Arap ortaklar, İran'a karşı ABD ve uluslararası diplomasiyi güçlendirerek ve ABD'nin bölgedeki tüm yapıcı hamlelerine siyasi olarak meşruiyet kazandırarak ciddi bir katkıda bulunabilir ve fark yaratabilirler.

Körfez Arap ülkelerinin İran'a karşı ABD ile iş birliği yapma konusunda çekinceleri olsa da İran ile bir çatışmada İsrail'in yanında olma konusunda daha büyük endişeleri var. İsrail, İran'ın nükleer tesislerine saldırırsa, işi tek başına bitiremeyeceğinin farkında. Bunun sonucunda da İran, sadece İsrail'e değil, Körfez ülkelerine de saldıracak. Bu ülkeler İsrail'e yardım etmek için hiçbir şey yapmasalar bile, durum tamamen algılarla ilgili olmaya devam edecek.

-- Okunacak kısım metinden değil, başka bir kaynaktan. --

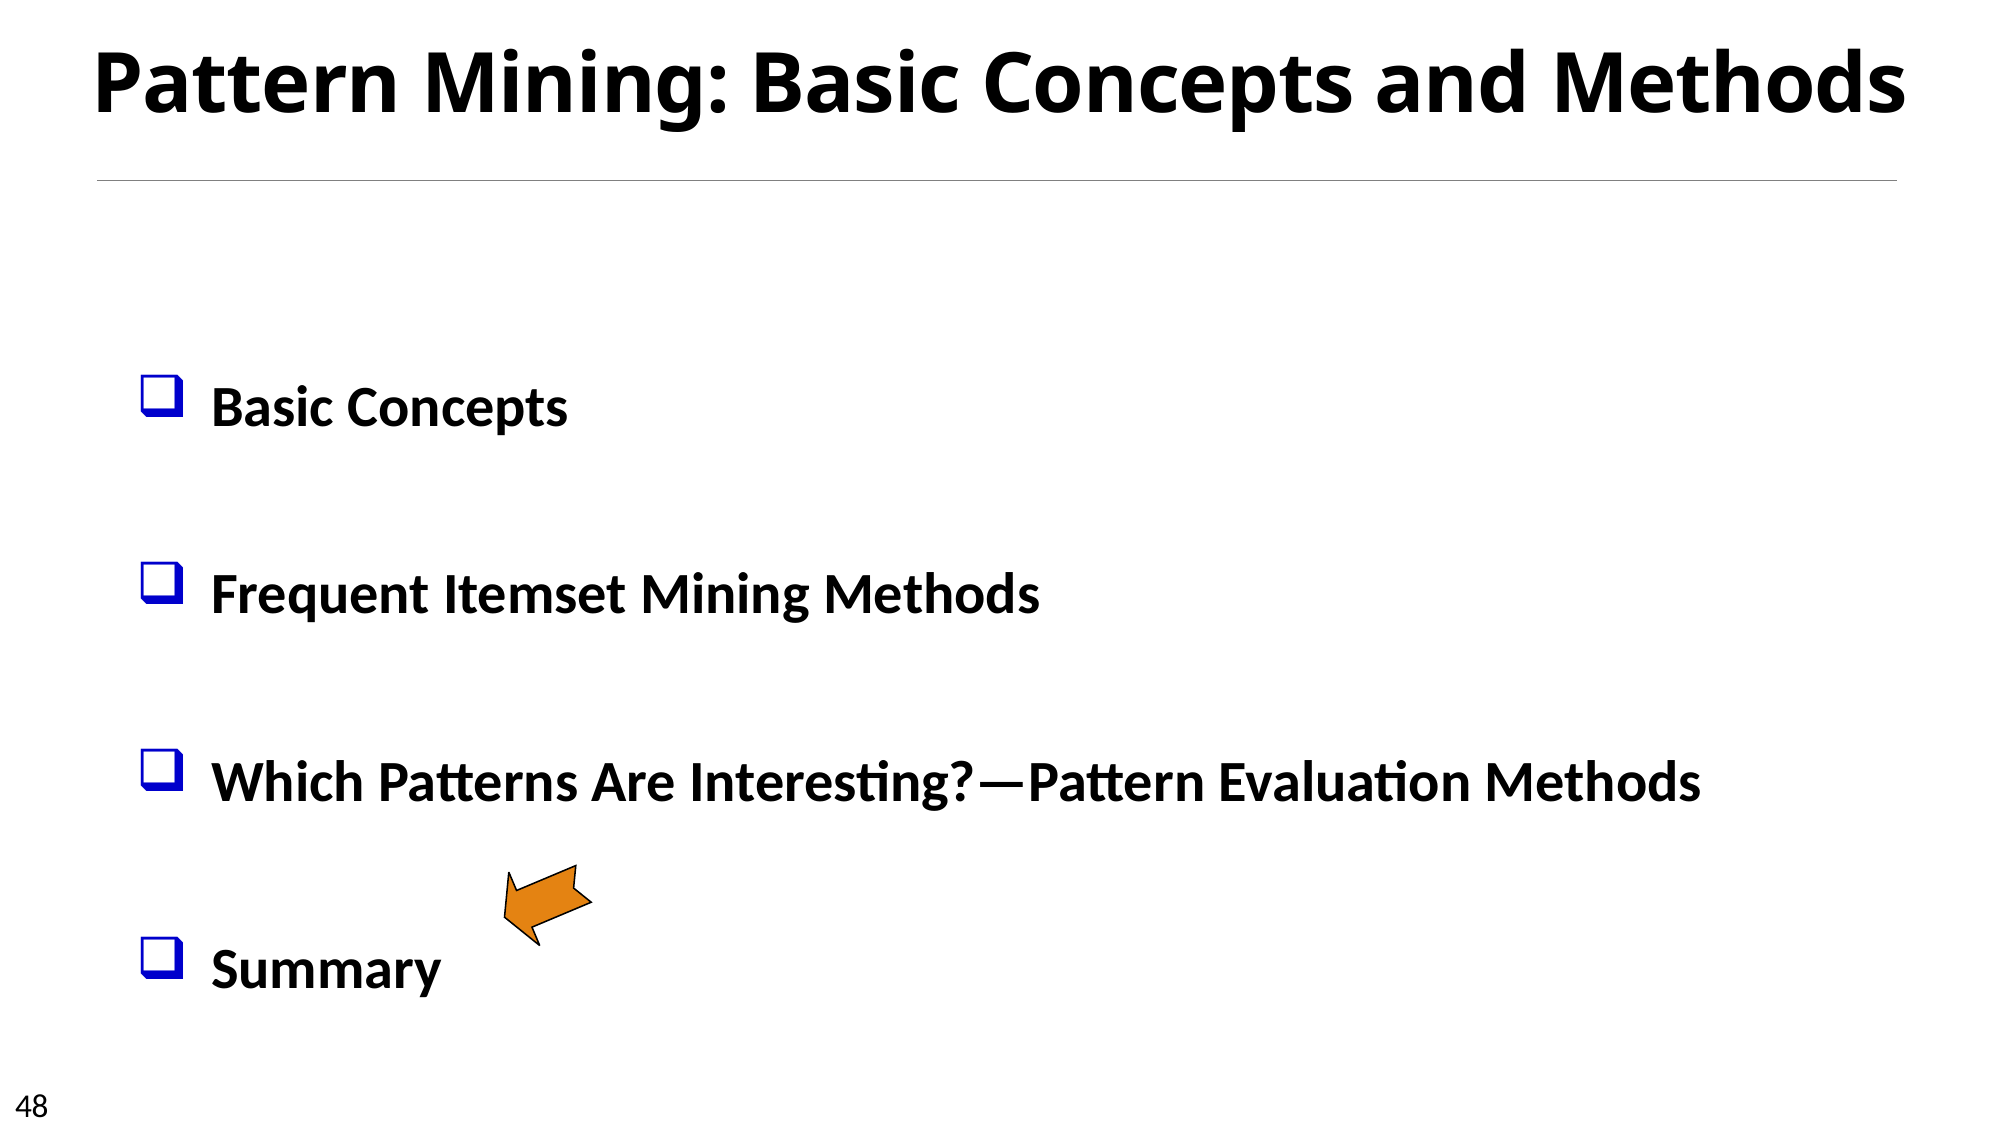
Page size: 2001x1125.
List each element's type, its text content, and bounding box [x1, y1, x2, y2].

list Basic Concepts Frequent Itemset Mining Methods Which Patterns Are Interesting?—Pattern Evaluation Methods Summary [120, 255, 1879, 1017]
title Pattern Mining: Basic Concepts and Methods [0, 0, 2000, 175]
text_box [504, 865, 592, 946]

ABD'nin Arap ülkelerinden ortaklarının, bir savunma anlaşmasına varamamaları halinde izleyebilecekleri en muhtemel politika ve hareket tarzı, İsrail'in İran'a ve bölgedeki vekillerine karşı yürüttüğü askeri faaliyetlere mesafeli durmaya devam etmek olacak. Bu ülkelerden herhangi birinin İran'a karşı İsrail'le birlikte daha cesur ya da daha resmi bir adım atmaya çalıştığını hayal etmek son derece zor.

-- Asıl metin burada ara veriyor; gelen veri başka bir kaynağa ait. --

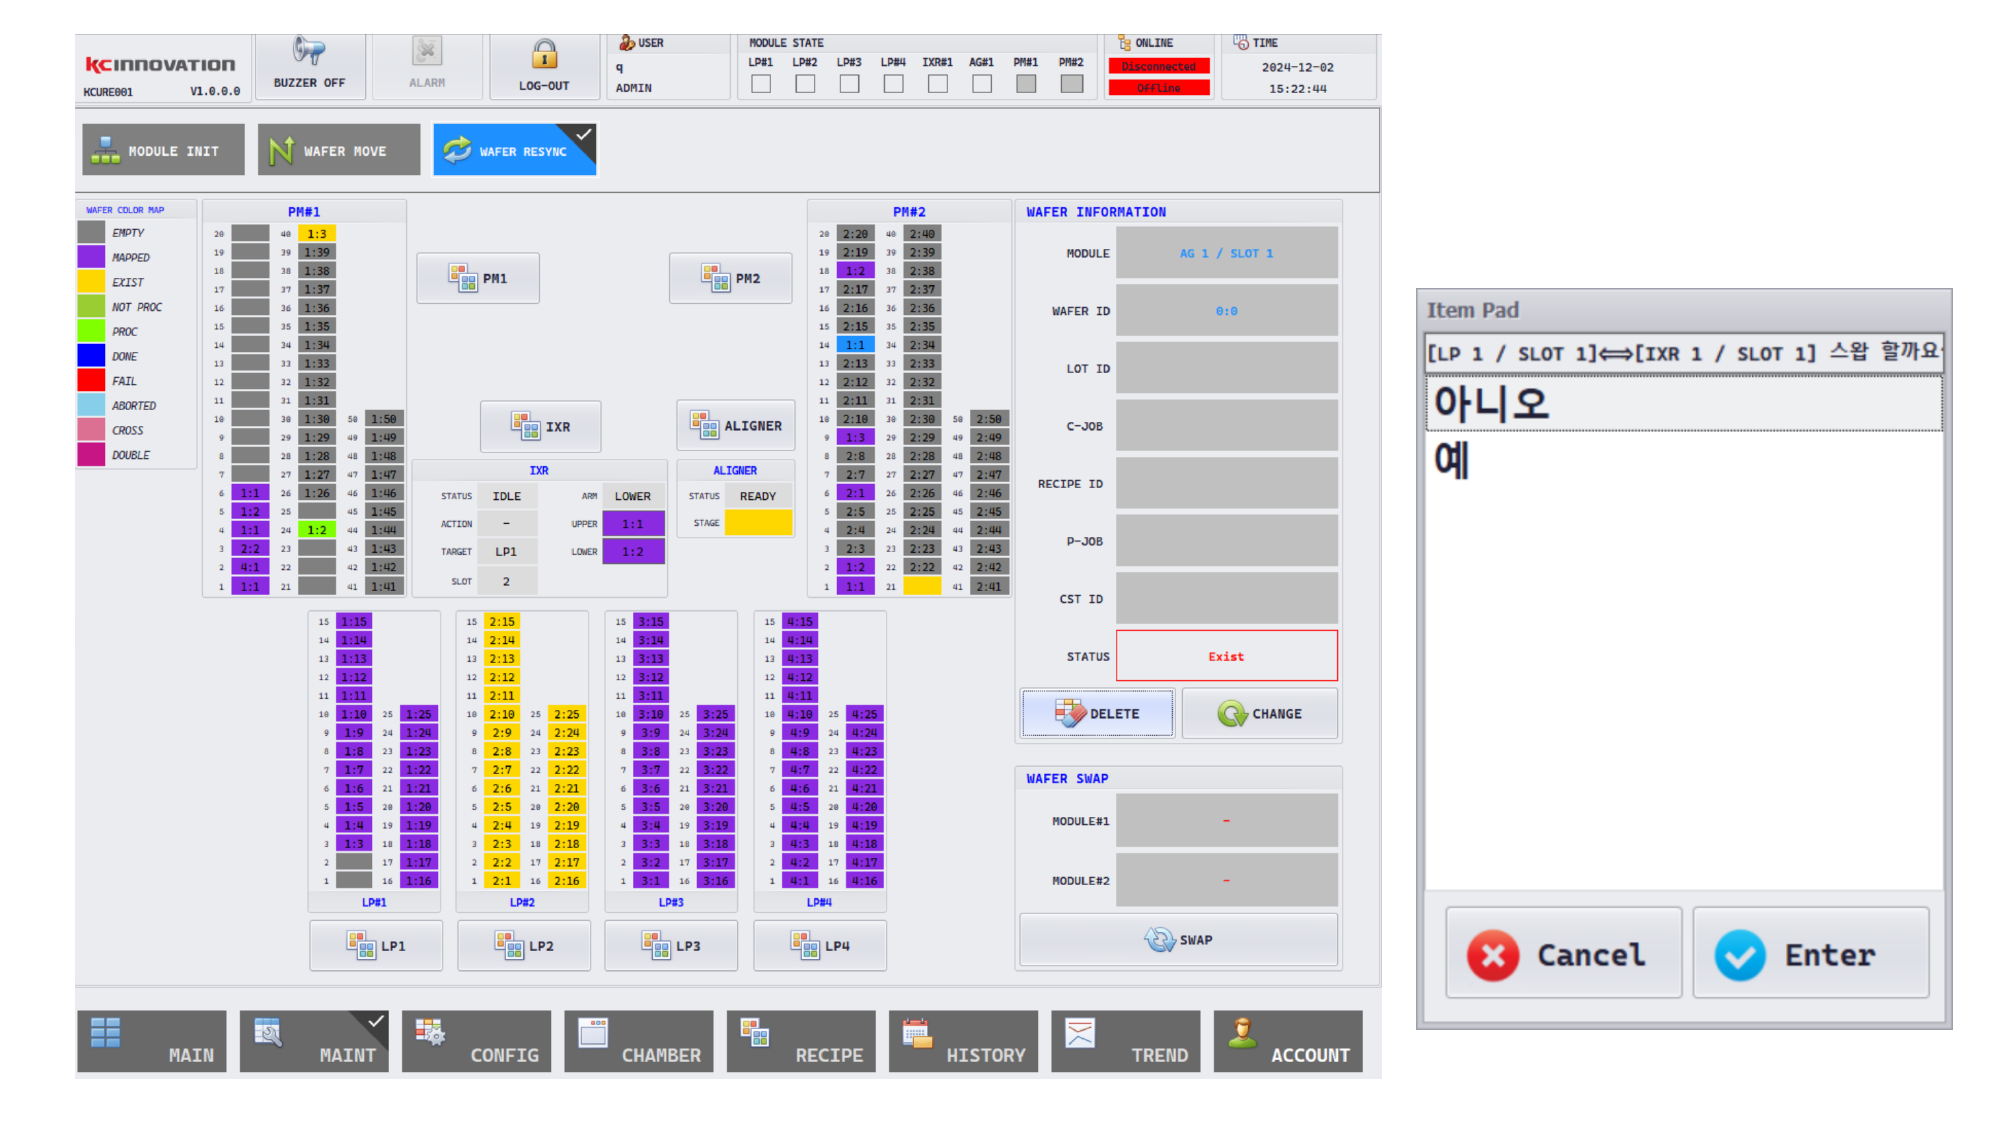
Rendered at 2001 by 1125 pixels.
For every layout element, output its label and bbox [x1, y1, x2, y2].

picture [1416, 288, 1953, 1030]
picture [74, 34, 1382, 1079]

Ama belki de buna gerek kalmayacak. Belki de İsrail ve ABD'nin tek istediği -ABD'nin hiçbir Arap ortağıyla savunma anlaşması imzalamadığını varsayarsak- Arapların diplomasi yürütmesinden, çatışma sonrası yeniden inşada iş birliği yapmasından ve geçtiğimiz yıl İran ve İsrail'in iki kez doğrudan birbirlerini vurduğu sırada gördüğümüz gibi biraz olsun güvenliği sağlamasından ibaret olabilir.

Arap ortaklar, İran'a karşı ABD ve uluslararası diplomasiyi güçlendirerek, ABD'nin bölgedeki tüm yapıcı hamlelerine siyasi olarak meşruiyet kazandırarak ve İsrail tarafından son 15 ay içinde büyük bir kısmı yıkıma uğratılan Gazze Şeridi’nin ve Lübnan'ın güneyinin yeniden inşası için kaynak tahsis ederek ciddi bir katkıda bulunabilir ve fark yaratabilirler.

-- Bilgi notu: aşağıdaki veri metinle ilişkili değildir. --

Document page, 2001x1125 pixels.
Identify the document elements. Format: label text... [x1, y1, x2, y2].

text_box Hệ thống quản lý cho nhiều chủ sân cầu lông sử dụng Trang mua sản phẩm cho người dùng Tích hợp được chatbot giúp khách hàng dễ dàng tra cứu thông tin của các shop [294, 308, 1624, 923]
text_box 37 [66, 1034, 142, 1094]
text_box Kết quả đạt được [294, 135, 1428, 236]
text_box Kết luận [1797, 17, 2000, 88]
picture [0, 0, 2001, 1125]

ABD, olayları basite indirgemek pahasına her zaman olduğu gibi Ortadoğu'da yeni bir bölgesel güvenlik düzeninin şekillendirilmesinde liderliği üstlenmeli. Her şey Washington'da başlıyor. ABD'nin Ortadoğu politikasının net olması, söz konusu güvenlik sisteminin nasıl şekilleneceğini ya da şekillenip şekillenmeyeceğini belirleyecek.